→ **Article**
◇ ◇ ◇

Ownership of beneficial interests in Global Securities by
persons that hold through participants will be shown on, and the
transfer of that ownership interest within such participant will
be effected only through, records maintained by such
participant.  The laws of some jurisdictions require that
certain purchasers of securities take physical delivery of such
securities in definitive form. Such limits and such laws may impair the
ability to transfer beneficial interests in a Global Security. 
 
     So long as the Depositary for a Global Security in
registered form, or its nominee, is the registered owner of such
Global Security, such Depositary or such nominee, as the case
may be, will be considered the sole owner or holder of the Debt
Securities represented by such Global Security for all purposes
under the Indenture governing such Debt Securities. Except as
set forth below, owners of beneficial interests in such Global
Security will not be entitled to have Debt Securities of the
series represented by such Global Security registered in their
names, will not receive or be entitled to receive physical
delivery of Debt Securities of such series in definitive form,
and will not be considered the owners or holders thereof under
the Indenture. 
 
     Payment of principal of, premium, if any, and any interest
on Debt Securities registered in the name of or held by a
Depositary or its nominee will be made to the Depositary or its
nominee, as the case may be, as the registered owner or the
holder of the Global Security representing such Debt Securities. 
None of the Company, the Trustee, any Paying Agent, or the
Security Registrar for such Debt Securities will have any responsibility or
liability for any aspect of the records relating to or payments
made on account of beneficial ownership interests in a Global
Security for such Debt Securities or for maintaining,
supervising, or reviewing any records relating to such
beneficial ownership interests. 
 
     The Company expects that the Depositary for Debt Securities
of a series, upon receipt of any payment of principal, premium,
or interest in respect of a permanent Global Security, will
credit immediately participants' accounts with payments in
amounts proportionate to their respective beneficial interests
in the principal amount of such Global Security as shown on the
records of the Depositary. The Company also expects that
payments by participants to owners of beneficial interests in
such Global Security held through such participants will be
governed by standing instructions and customary practices, as is
now the case with securities held for the accounts of customers in bearer
form or registered in "street name," and will be the
responsibility of such participants. However, the Company has no
control over the practices of the Depositary and/or the
participants and there can be no assurance that these practices
will not be changed.

◇ ◇ ◇

→ **Work to do**
The passage on Global Securities names several parties that will have no responsibility or liability for records or payments relating to beneficial ownership interests. List every one of those parties.

→ **Raw records**

◇ ◇ ◇

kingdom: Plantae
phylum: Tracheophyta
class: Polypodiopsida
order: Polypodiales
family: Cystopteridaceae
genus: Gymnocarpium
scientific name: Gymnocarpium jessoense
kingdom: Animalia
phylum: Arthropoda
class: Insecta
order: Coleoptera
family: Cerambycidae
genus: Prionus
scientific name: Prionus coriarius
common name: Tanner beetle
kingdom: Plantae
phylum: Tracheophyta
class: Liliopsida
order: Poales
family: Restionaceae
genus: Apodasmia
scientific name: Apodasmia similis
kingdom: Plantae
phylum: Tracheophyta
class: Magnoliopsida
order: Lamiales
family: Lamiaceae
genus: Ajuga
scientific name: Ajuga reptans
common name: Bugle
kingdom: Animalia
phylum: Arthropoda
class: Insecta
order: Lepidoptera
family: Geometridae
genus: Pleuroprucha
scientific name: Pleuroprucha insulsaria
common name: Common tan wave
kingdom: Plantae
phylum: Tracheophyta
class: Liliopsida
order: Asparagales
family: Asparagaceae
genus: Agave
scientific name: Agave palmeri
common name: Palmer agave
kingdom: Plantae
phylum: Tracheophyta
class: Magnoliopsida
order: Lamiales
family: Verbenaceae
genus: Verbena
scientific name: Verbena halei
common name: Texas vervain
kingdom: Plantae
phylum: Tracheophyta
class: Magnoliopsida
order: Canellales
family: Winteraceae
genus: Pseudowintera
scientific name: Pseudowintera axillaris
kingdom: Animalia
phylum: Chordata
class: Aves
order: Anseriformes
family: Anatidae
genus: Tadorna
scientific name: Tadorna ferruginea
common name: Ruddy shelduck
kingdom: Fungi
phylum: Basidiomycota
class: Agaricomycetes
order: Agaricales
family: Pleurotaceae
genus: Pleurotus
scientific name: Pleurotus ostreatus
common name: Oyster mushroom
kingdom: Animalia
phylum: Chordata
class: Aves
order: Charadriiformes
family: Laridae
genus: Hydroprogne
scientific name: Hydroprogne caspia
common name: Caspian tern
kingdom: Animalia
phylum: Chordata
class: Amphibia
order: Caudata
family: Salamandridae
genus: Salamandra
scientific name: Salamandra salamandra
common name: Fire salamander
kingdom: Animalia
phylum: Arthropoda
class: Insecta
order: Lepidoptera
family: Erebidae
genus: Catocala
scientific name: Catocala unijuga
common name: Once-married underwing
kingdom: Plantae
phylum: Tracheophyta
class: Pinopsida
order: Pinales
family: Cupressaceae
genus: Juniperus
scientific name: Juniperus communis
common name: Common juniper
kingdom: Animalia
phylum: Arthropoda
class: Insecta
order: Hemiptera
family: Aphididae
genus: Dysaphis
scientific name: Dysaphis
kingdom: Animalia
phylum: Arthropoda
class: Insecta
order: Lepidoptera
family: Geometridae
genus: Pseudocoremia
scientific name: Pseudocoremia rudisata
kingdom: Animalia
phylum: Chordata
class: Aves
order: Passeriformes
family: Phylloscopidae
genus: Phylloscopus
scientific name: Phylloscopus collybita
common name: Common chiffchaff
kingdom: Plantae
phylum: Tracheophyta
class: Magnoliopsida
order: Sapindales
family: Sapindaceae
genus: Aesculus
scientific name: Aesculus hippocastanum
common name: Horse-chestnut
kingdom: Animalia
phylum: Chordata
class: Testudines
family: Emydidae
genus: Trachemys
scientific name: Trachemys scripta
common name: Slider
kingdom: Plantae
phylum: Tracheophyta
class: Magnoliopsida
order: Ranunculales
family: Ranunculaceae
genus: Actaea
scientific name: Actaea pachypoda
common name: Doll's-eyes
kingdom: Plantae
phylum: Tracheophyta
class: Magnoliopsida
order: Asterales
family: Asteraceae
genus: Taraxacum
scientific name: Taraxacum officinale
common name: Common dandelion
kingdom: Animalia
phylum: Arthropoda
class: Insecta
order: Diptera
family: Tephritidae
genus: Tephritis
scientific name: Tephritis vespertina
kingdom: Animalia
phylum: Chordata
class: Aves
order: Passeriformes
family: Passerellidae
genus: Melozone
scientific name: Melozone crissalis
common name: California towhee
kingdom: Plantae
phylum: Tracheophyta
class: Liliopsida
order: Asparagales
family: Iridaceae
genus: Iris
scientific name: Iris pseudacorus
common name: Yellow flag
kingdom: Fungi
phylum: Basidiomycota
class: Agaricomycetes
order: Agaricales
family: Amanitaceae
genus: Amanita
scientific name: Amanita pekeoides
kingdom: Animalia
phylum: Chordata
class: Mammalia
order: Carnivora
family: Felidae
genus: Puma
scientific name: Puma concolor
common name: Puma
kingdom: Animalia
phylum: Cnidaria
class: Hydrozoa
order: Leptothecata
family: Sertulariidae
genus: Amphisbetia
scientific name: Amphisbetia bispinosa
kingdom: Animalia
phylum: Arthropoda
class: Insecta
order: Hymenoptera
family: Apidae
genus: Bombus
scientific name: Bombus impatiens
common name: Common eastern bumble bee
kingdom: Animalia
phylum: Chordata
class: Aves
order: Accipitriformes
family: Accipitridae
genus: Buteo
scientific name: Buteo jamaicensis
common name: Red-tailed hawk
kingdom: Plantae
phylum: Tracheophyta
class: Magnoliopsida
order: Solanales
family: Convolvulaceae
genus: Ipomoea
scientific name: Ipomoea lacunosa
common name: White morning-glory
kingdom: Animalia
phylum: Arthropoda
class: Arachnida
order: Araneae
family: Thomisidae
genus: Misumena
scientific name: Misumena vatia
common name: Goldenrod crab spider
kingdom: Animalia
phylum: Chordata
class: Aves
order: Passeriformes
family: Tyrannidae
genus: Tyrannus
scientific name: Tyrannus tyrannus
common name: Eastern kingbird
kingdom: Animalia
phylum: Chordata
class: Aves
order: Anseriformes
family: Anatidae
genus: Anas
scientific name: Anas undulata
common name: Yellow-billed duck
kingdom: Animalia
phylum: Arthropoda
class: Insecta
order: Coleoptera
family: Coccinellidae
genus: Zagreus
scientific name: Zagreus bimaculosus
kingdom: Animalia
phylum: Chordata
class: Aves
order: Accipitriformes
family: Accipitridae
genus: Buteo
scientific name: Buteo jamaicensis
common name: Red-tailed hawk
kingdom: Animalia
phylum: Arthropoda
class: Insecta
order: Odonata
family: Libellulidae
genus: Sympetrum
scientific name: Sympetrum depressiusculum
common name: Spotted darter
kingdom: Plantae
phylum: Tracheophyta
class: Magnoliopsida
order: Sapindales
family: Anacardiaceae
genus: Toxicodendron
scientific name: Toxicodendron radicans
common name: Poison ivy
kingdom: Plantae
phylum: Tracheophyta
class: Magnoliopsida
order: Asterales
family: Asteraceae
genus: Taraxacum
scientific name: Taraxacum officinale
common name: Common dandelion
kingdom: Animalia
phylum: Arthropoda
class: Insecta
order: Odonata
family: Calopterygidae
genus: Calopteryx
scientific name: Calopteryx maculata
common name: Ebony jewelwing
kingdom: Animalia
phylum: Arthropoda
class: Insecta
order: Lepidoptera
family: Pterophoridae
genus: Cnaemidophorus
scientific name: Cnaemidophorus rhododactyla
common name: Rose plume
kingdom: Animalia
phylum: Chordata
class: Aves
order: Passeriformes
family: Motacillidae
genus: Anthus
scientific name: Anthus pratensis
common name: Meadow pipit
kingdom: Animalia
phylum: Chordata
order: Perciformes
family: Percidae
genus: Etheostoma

◇ ◇ ◇

→ **Exercise response**
The Company, the Trustee, any Paying Agent, and the Security Registrar for such Debt Securities.